Recently I was asked what my gold standard of mental health care looks like. Now, I'm hyper aware that my gold standard is not going to be the same as other peoples' gold standards of mental health care. That is okay. Remember, nothing I say is representative of people as a whole.
With that little disclaimer in place, let's get on with it.
When speaking with the media and politicians, I always try to make it clear that I'm very much in favour of patient-lead treatment; and it's true, I am! I think if you drag someone out of their comfort zone, kicking and screaming, simply because you think you know what's best for them, you're asking for them to retreat further into themselves.
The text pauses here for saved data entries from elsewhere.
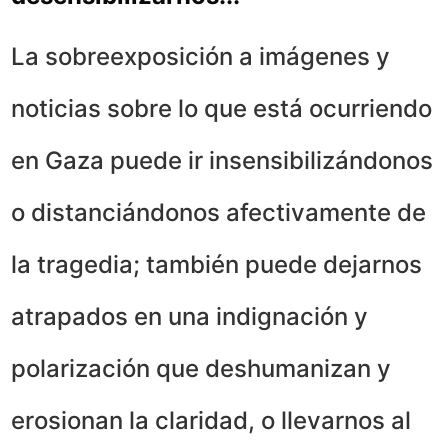
La sobreexposición a imágenes y
noticias sobre lo que está ocurriendo
en Gaza puede ir insensibilizándonos
o distanciándonos afectivamente de
la tragedia; también puede dejarnos
atrapados en una indignación y
polarización que deshumanizan y
erosionan la claridad, o llevarnos al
It goes without saying that withdrawal is the exact opposite of a desirable outcome in mental health treatment.
Now, in my experience, I've struggled to be in charge of my own treatment. I remember saying to a GP at one stage that the reason I came off a particular medication (without consulting a Dr or psychiatrist) was because it made me feel drowsy. He quickly responded with "well that medication doesn't cause drowsiness, so...". Suffice to say, I haven't made an appointment with that GP since.
That leads me onto my next point, which is that every individual's experience of mental illness and medication will differ from other peoples' experiences. They will be virtually exclusive to that person, and should be recognised as such. What that GP should have said is "well that's an uncommon side effect, however what we can do is try you on 'x, y or z'".
Bringing it back to mental health specialists, one of my most memorable experiences of therapy at the age of 16 was telling my therapist about an overdose I'd taken the previous week. At this stage I was ready to accept help, so I pushed through the fear surrounding opening up about this incredibly vulnerable moment. The therapist went on to completely ignore what I'd said, and at the end of the session told me "you seem to be doing well, so I'm going to see you once every three months with view to discharging you in December".
So I guess my gold standard of mental health care is very simple...healthcare professionals need to slow down and listen to what their patient is telling them. I've managed to single out one GP who actually listens to what I say and gets makes referrals where necessary to ensure that he is fulfilling his duty of care. For once, I actually feel as though I'm in good hands. It couldn't have come at a better time given that the last week or so has been one of the scariest times of my life.
This is the first full-length blog post I've written in a while. It feels good. I've missed writing. However, this physical health waiting game is far from over. I don't know how long it'll be before I'm able to return properly. Until then, I feel incredibly lucky to have an understanding audience and some fantastic people around me who have been writing guest blogs for me whilst I'm waiting to find out what's going on. Thank you, all of you. You're helping me keep the website afloat, and the website is keeping me afloat.